06 Jun Spina Bifida Explained
Spina bifida comes from the term for ‘split spine’ in Latin. It is a serious birth defect that involves damage to the spine and to the nervous tissue of the spinal cord.
In people affected with spina bifida, some of the vertebrae of the spine don’t close properly during development. The spinal cord’s nerves also don’t develop normally, and are exposed through the gap in the spinal column and therefore susceptible to further damage. Nerve signals to most parts of the body located below the level of the ‘split spine’ are damaged and a wide range of muscles, organs and bodily functions are affected.
Spina bifida can occur at any place along the spine. However, surviving babies are generally affected lower down the spine because at higher points, the survival rate is low. Generally, defects higher on the spine produce a greater risk of paralysis and other debilitating complications.
The effects of spina bifida vary according to the type, location and severity of the condition.
Complications of spina bifida
People are affected in a variety of ways, ranging from minor to severe, typically including:
- a range of walking difficulties, a degree of paralysis, reduced sensation and proneness to burns and pressure sores in the lower body, legs and feet;
- abnormal joints;
- deformities of the spine, commonly scoliosis, in which the spine bends into an S shape;
- a condition known as ‘cord tethering’, in which the spinal cord ‘sticks’ to the area of the original lesion and becomes stretched;
- degrees and types of urinary and faecal bowel incontinence;
- increased stress on the kidneys;
- some level of sexual dysfunction, particularly for men; and
- learning difficulties.
In most cases, the baby has hydrocephalus (a build-up of cerebrospinal fluid in the brain) and a condition known as the Arnold Chiari malformation, in which the brain stem physically ‘jams into’ the spinal cord. These abnormalities may cause many different brain-function disabilities.

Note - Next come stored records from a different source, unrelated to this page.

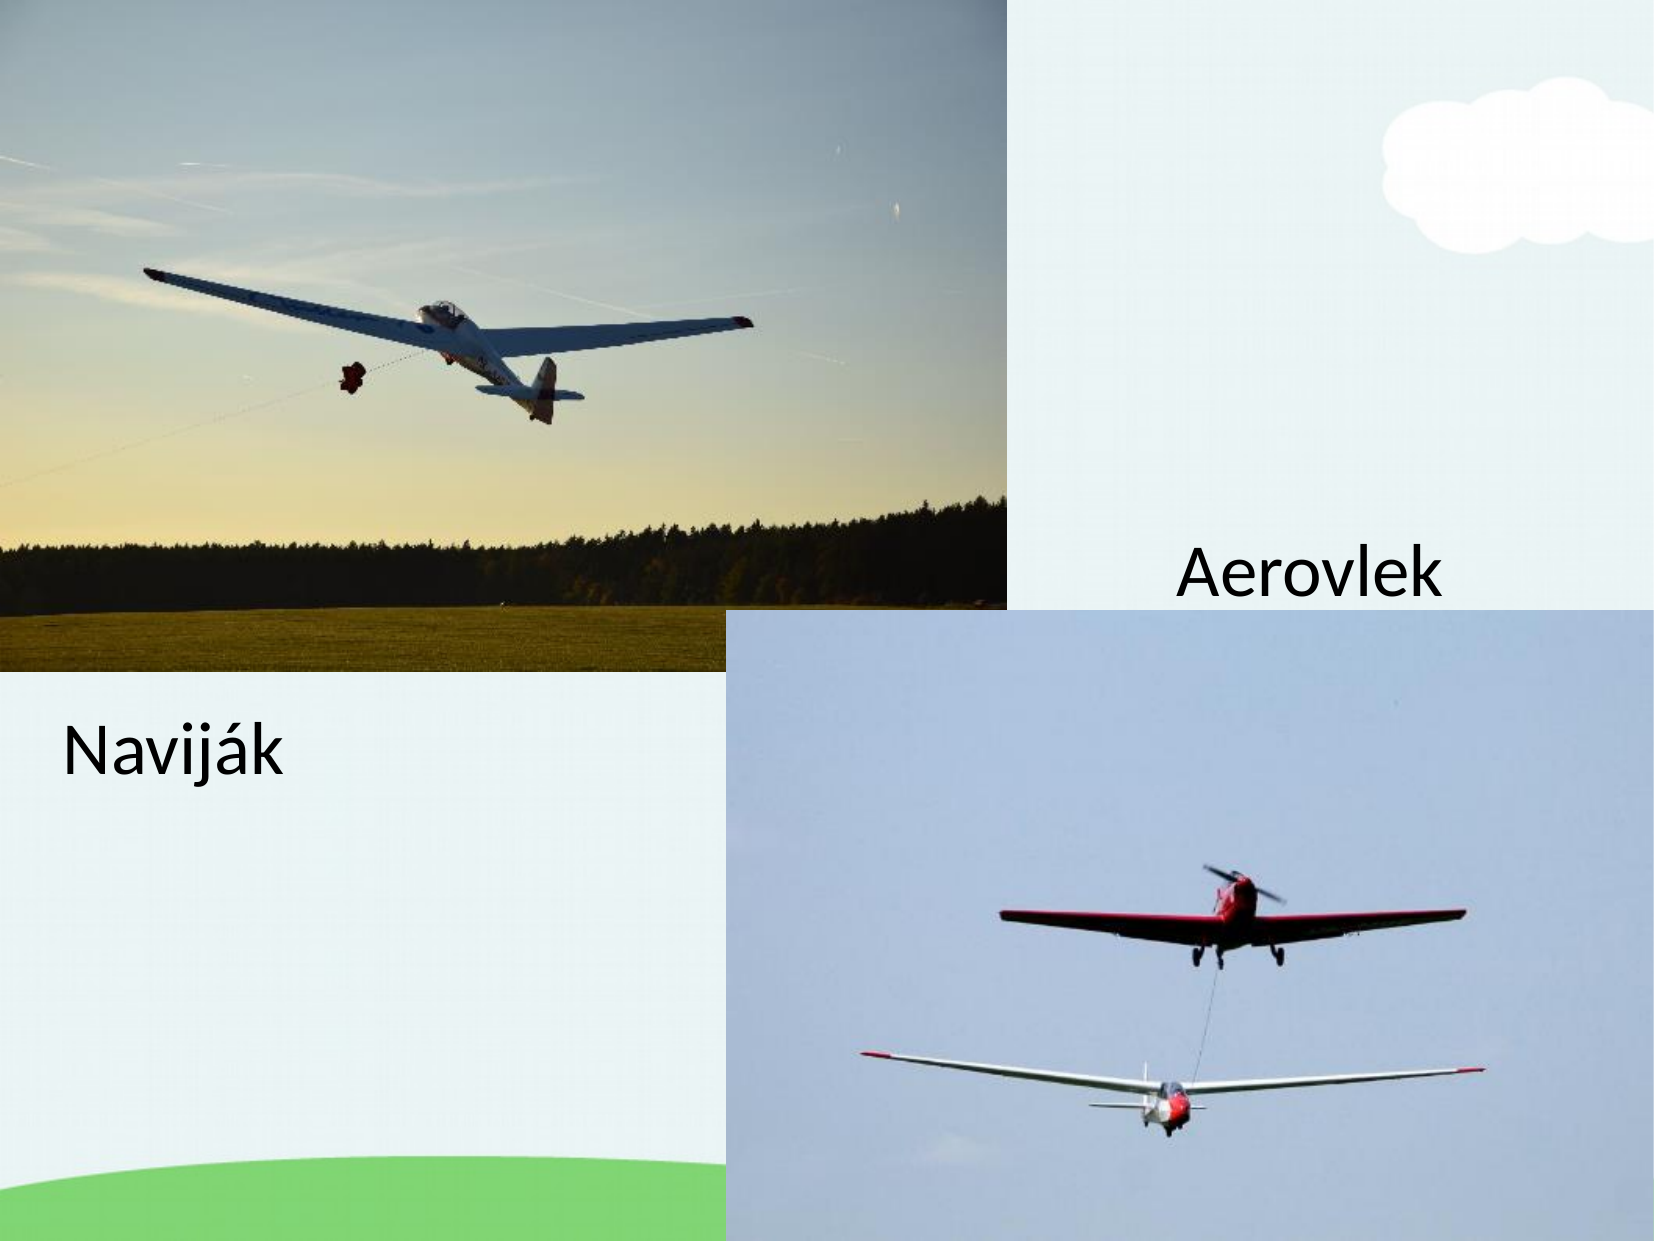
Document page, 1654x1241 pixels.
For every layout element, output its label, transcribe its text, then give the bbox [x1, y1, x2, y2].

text_box Aerovlek [1161, 514, 1654, 621]
text_box Naviják [47, 692, 604, 799]
picture [0, 0, 1654, 1241]
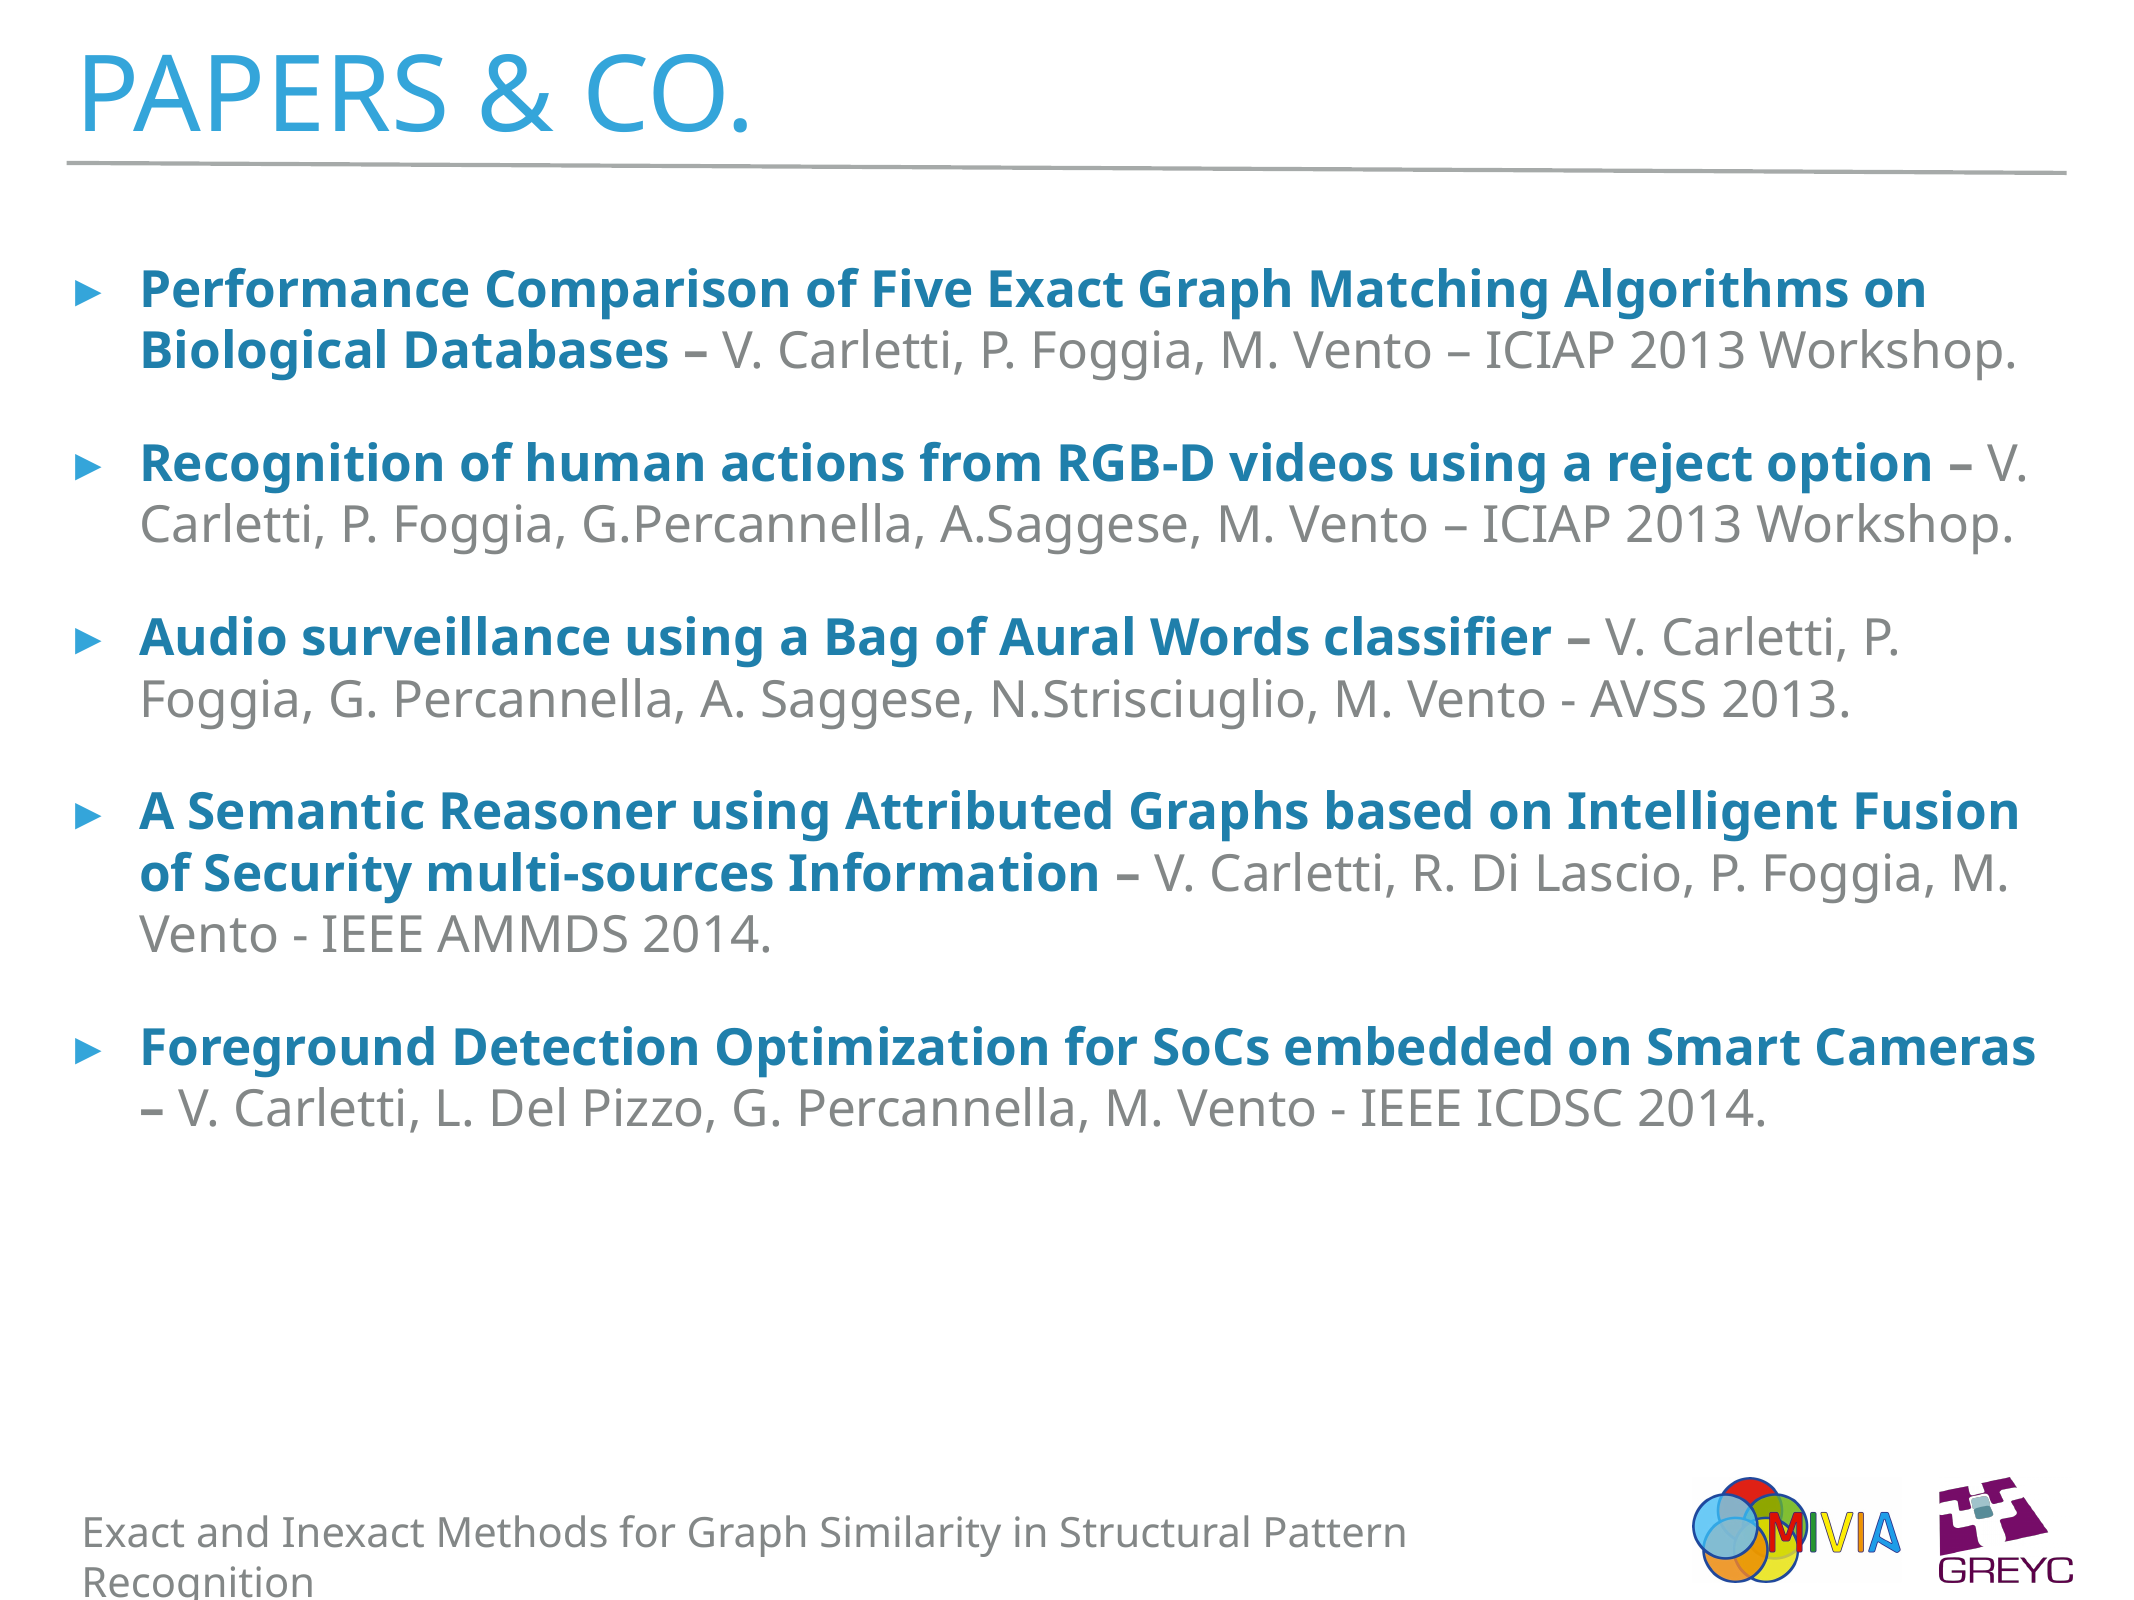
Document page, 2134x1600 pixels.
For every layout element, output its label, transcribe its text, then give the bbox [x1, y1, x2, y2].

title PAPErS & Co. [66, 41, 1662, 161]
picture [1692, 1477, 1902, 1583]
list Performance Comparison of Five Exact Graph Matching Algorithms on Biological Databases – V. Carletti, P. Foggia, M. Vento – ICIAP 2013 Workshop. Recognition of human actions from RGB-D videos using a reject option – V. Carletti, P. Foggia, G.Percannella, A.Saggese, M. Vento – ICIAP 2013 Workshop. Audio surveillance using a Bag of Aural Words classifier – V. Carletti, P. Foggia, G. Percannella, A. Saggese, N.Strisciuglio, M. Vento - AVSS 2013. A Semantic Reasoner using Attributed Graphs based on Intelligent Fusion of Security multi-sources Information – V. Carletti, R. Di Lascio, P. Foggia, M. Vento - IEEE AMMDS 2014. Foreground Detection Optimization for SoCs embedded on Smart Cameras – V. Carletti, L. Del Pizzo, G. Percannella, M. Vento - IEEE ICDSC 2014. [66, 247, 2081, 1259]
picture [1939, 1477, 2073, 1583]
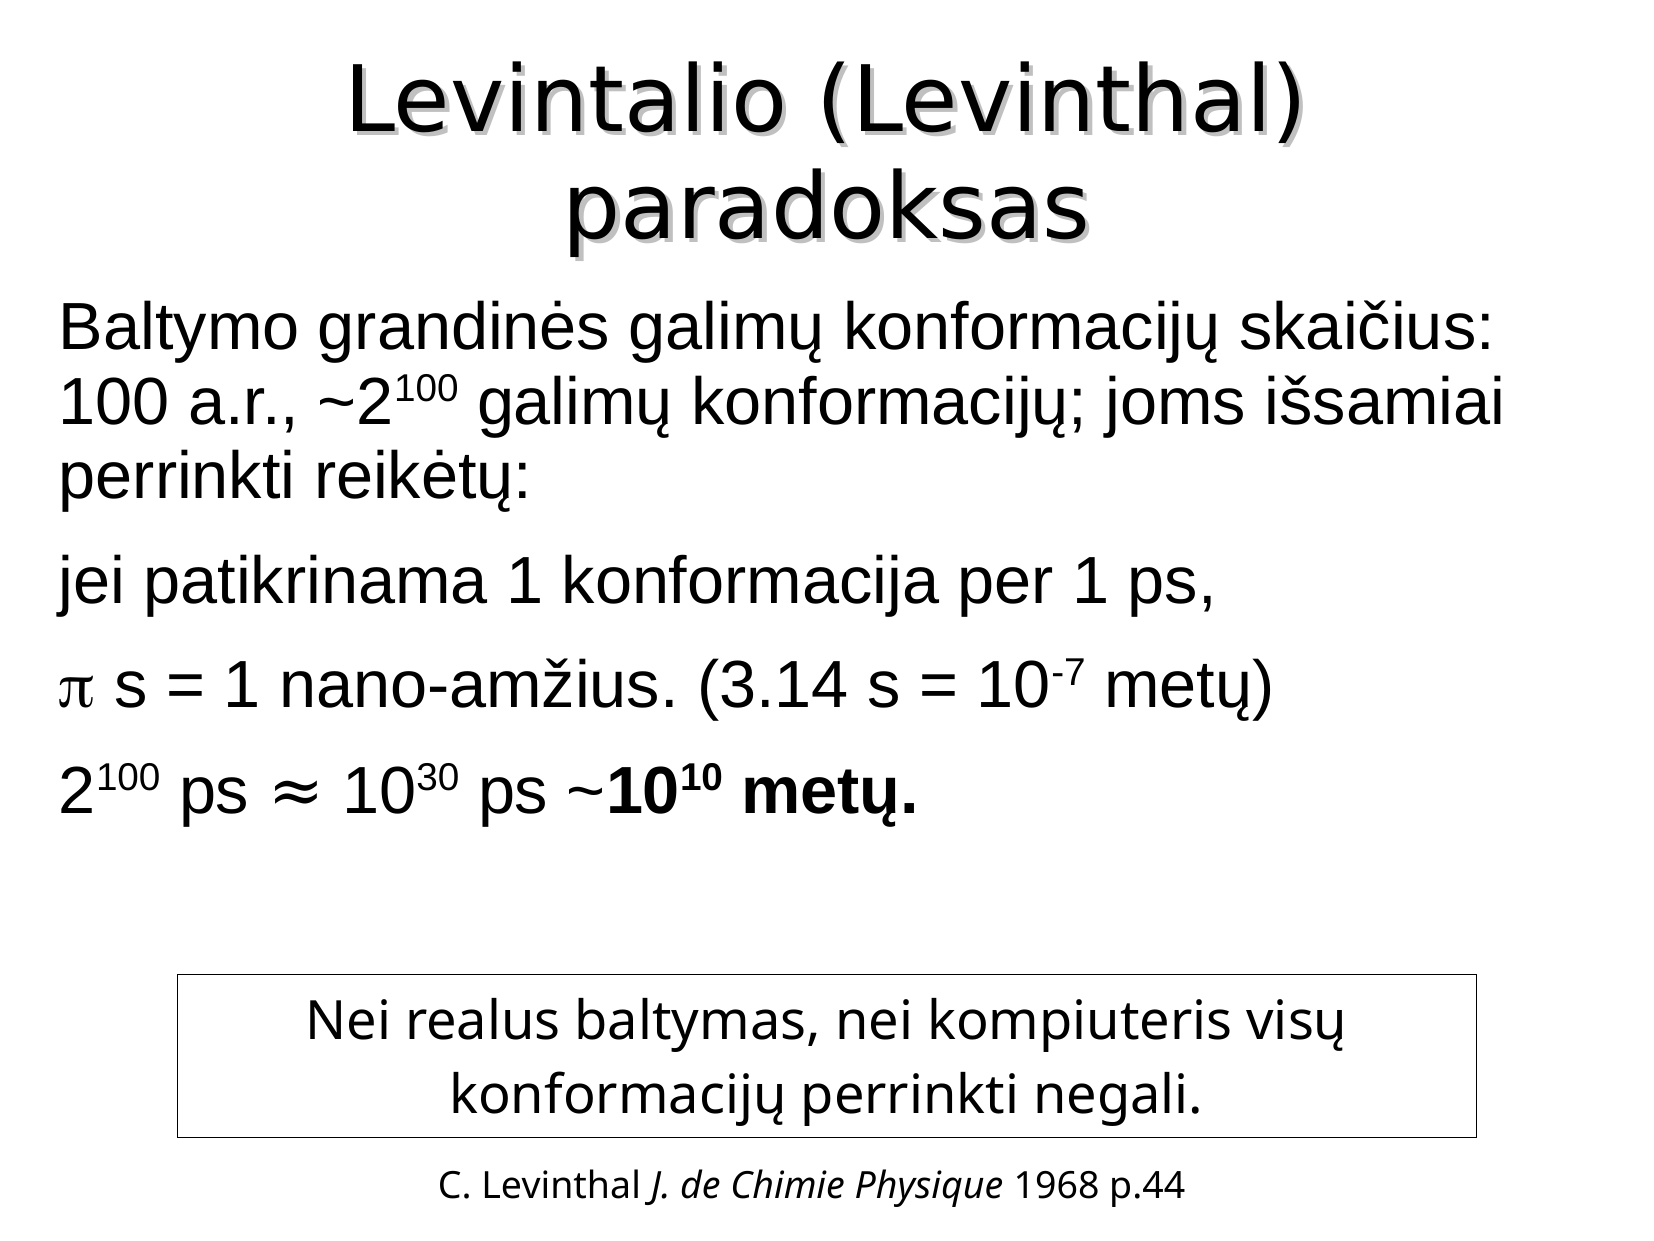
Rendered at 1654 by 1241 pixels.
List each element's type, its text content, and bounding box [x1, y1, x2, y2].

The risk of spina bifida is approximately one in every 1,000 pregnancies. It is caused by a combination of genetic and environmental factors that are not yet fully understood. Inadequate metabolism of the vitamin folate in early pregnancy is a significant factor. Taking folate one month before conception and during the first three months of pregnancy can prevent up to 70 per cent of spina bifida cases.
More than 90 per cent of cases of spina bifida should be detected with a good-quality ultrasound at 18 weeks. If present, specialist gynaecological care is provided until birth. The number of babies born with spina bifida has dropped dramatically in recent years due to improved ultrasounds and other tests detecting the condition and providing the option of pregnancy termination.
If first detected at birth, the baby has a large soft lump or lesion on their back. This lump contains spinal cord nerves and tissue. Exposed nerves must be surgically placed gently back under the skin within 24 hours.
There is no cure for spina bifida. Treatment options include:
- surgery to close the lesion and reduce the risk of infection;
- the insertion of a tube, called a shunt, into the ventricles in the brain where the spinal fluid is produced, to allow the excess cerebrospinal fluid to drain out;
- surgery of the legs and feet to improve mobility;
- walking aids or wheelchairs;
- diet and enemas to manage faecal incontinence;
- surgery to increase bladder size and tighten muscles;
- self-catheterisation and continence pads to manage urinary incontinence;
- faecal or urinary bags if required; and
- regular monitoring of kidney, bladder, shunt and spine functions.
The importance of folate
Folate (folic acid) is a B-group vitamin. The recommended dose of folate, taken one month before conception and during the first three months of pregnancy, can prevent the occurrence of up to 70 per cent of neural tube defects. The National Health and Medical Research Council recommends that all women planning a pregnancy or likely to become pregnant should be offered folic acid supplements, with women in the high-risk category needing a higher dose.
High-risk groups include:
- those with a previous child with a neural tube defect;
- those with a family history of NTDs on one or both sides;
- those with a close relative with an NTD;
- those with a close relative with a child with an NTD; and
- women taking certain anti-epileptic medications.
See your doctor for specific advice regarding your own circumstances and medical history.
Good sources of folate include:
- folate supplements;
- foods naturally rich in folate, such as asparagus, spinach, oranges, bananas and legumes; and
- foods fortified with folate, such as some breakfast cereals and bread. Check the nutrition information on the packaging for the folate content of packaged foods.